I don’t know how I feel about the new season of True Detective yet. Like many fans of the first season, I’ve spent the last year wondering if and how the series will try to top its stellar debut. Much of the feedback I’ve heard so far has been that season 2 doesn’t seem like it’s measuring up. The main criticism? People find it sort of...boring.
Boring. Huh. Well, one way to overcome boredom and shake things up in a show is to kill off a major character—the character many people probably associate with season 2—before it’s really even gotten going. It feels to me like True Detective is deliberately messing with us right now—denying its audience the instant gratification of getting to see the blood and gore that we expect, maybe even hunger for, in fiction like this. Then once we’ve settled into the comfortable familiarity of feeling like we understand what season 2 is all about, it throws us for a loop. It’s almost like True Detective’s creators know how fans reacted to season one by becoming amateur detectives en masse—like they understood that someone would hop onto reddit seconds after Colin Farrell got eviscerated by Crow Man’s shotgun to shout HEY LOOK WHAT I FOUND IN THAT SCENE WHEN VELCORO WAS TALKING TO THE DUDE WITH NO EYES’ THERAPIST.
The punchlines in both of the first two episodes are jarring because they come after almost an hour of meandering plot lines and colorful dialogue lacking any immediate consequence. It’s almost as if the show was deliberately trying to lull you to sleep before popping a balloon right next to your head. And then last night it took things a step further by telling us the show isn’t even scared to totally and completely break convention by murdering one of its main characters before the story has even really begun.
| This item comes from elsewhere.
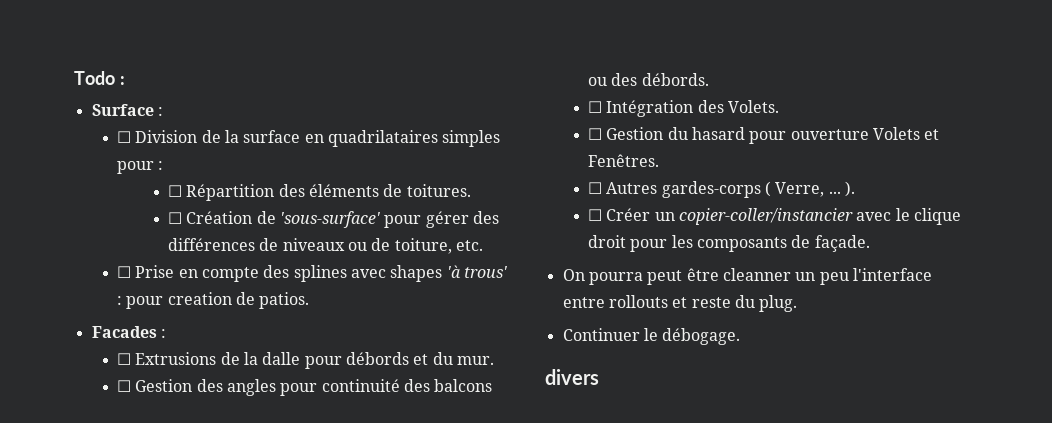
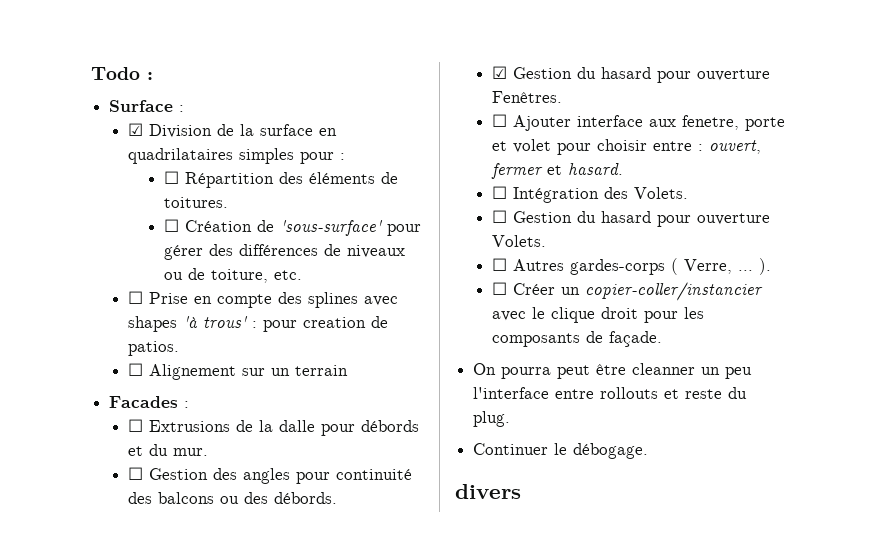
[117,131,132,143] ☐ -> [127,123,143,136] ☑
(310, 300) none -> [127,363,348,380] // ☐ Alignement sur un terrain
(709, 79) none -> [491,66,770,83] [491,91,562,103] [491,114,785,131] [491,139,761,155] [490,163,623,179] // ☑ Gestion du hasard pour ouverture Fenêtres. // ☐ Ajouter interface aux fenetre, porte et volet pour choisir entre : ouvert, fermer et hasard.
[872,127,940,140] [588,154,660,167] Volets et Fenêtres. -> [491,235,546,247] Volets.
Am I giving True Detective too much credit here? Maybe episode two simply chose to go out with a bang because bangs are indeed loud alarming things that command our attention whether they’re artfully composed or not. I don’t know how much longer True Detective will be able to maintain its peculiar stop-and-start rhythm. But episode three will have to do something to show that this season can really live up to the audacious threat it made last night.